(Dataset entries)
>>>
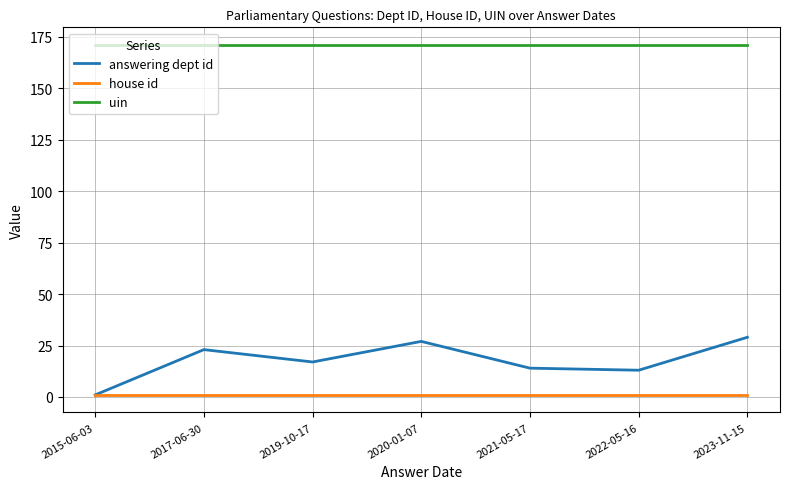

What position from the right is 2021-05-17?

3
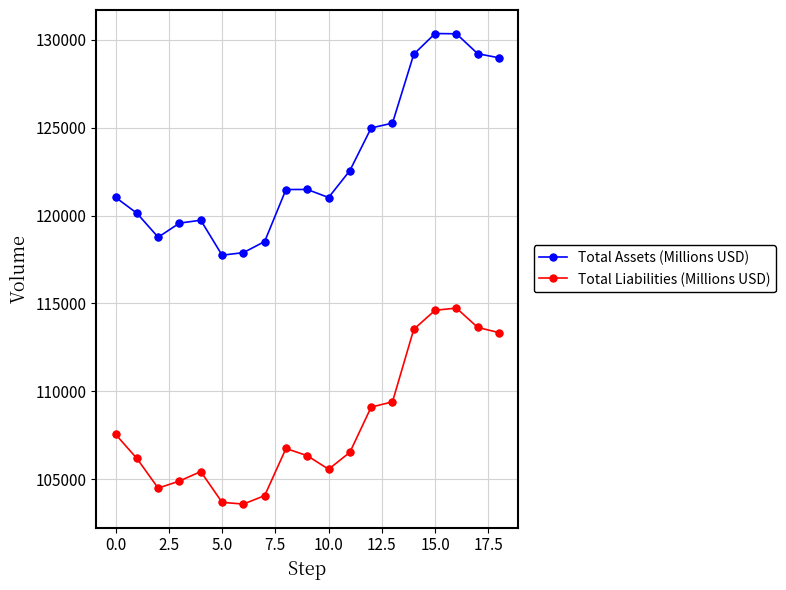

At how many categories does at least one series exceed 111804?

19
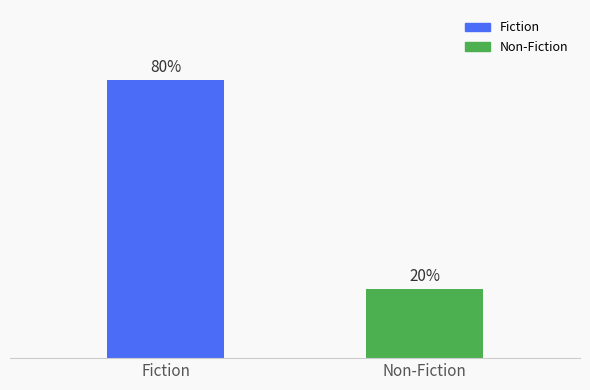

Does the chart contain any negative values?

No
<<<
* _Exercise_:
Please pick out every line of the material above that contains the word "values" and copy each one.

* _Answer to this exercise_:
Does the chart contain any negative values?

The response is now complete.